INSTRUCTIONS TO FOLLOW: Copy each line of the listing below that contains the word "erat", matching uppercase and lowercase exactly.

------------

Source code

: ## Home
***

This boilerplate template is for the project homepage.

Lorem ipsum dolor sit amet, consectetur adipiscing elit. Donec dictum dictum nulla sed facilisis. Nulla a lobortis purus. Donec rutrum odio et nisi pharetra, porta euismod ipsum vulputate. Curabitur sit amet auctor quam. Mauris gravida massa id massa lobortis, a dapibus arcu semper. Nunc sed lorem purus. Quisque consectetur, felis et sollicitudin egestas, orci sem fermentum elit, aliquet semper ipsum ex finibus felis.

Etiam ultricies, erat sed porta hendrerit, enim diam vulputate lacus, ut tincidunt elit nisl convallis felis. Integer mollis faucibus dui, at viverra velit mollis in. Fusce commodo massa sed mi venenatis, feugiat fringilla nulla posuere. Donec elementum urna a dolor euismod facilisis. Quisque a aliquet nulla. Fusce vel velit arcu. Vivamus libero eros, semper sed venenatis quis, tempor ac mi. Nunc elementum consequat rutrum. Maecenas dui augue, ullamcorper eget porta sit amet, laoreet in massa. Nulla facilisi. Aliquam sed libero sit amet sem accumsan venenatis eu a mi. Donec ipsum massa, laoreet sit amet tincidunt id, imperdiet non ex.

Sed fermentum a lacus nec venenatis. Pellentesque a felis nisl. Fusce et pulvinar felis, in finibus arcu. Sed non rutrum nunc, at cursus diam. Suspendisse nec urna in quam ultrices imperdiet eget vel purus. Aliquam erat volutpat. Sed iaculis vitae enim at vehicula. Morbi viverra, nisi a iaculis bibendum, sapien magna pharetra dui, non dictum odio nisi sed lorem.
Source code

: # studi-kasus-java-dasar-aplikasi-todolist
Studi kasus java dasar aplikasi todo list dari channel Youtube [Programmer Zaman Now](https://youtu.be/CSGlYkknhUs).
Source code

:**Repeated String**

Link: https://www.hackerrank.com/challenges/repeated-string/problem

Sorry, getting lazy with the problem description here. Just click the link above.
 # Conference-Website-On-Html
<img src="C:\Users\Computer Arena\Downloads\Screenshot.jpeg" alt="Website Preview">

------------

ANSWER SECTION:
Etiam ultricies, erat sed porta hendrerit, enim diam vulputate lacus, ut tincidunt elit nisl convallis felis. Integer mollis faucibus dui, at viverra velit mollis in. Fusce commodo massa sed mi venenatis, feugiat fringilla nulla posuere. Donec elementum urna a dolor euismod facilisis. Quisque a aliquet nulla. Fusce vel velit arcu. Vivamus libero eros, semper sed venenatis quis, tempor ac mi. Nunc elementum consequat rutrum. Maecenas dui augue, ullamcorper eget porta sit amet, laoreet in massa. Nulla facilisi. Aliquam sed libero sit amet sem accumsan venenatis eu a mi. Donec ipsum massa, laoreet sit amet tincidunt id, imperdiet non ex.
Sed fermentum a lacus nec venenatis. Pellentesque a felis nisl. Fusce et pulvinar felis, in finibus arcu. Sed non rutrum nunc, at cursus diam. Suspendisse nec urna in quam ultrices imperdiet eget vel purus. Aliquam erat volutpat. Sed iaculis vitae enim at vehicula. Morbi viverra, nisi a iaculis bibendum, sapien magna pharetra dui, non dictum odio nisi sed lorem.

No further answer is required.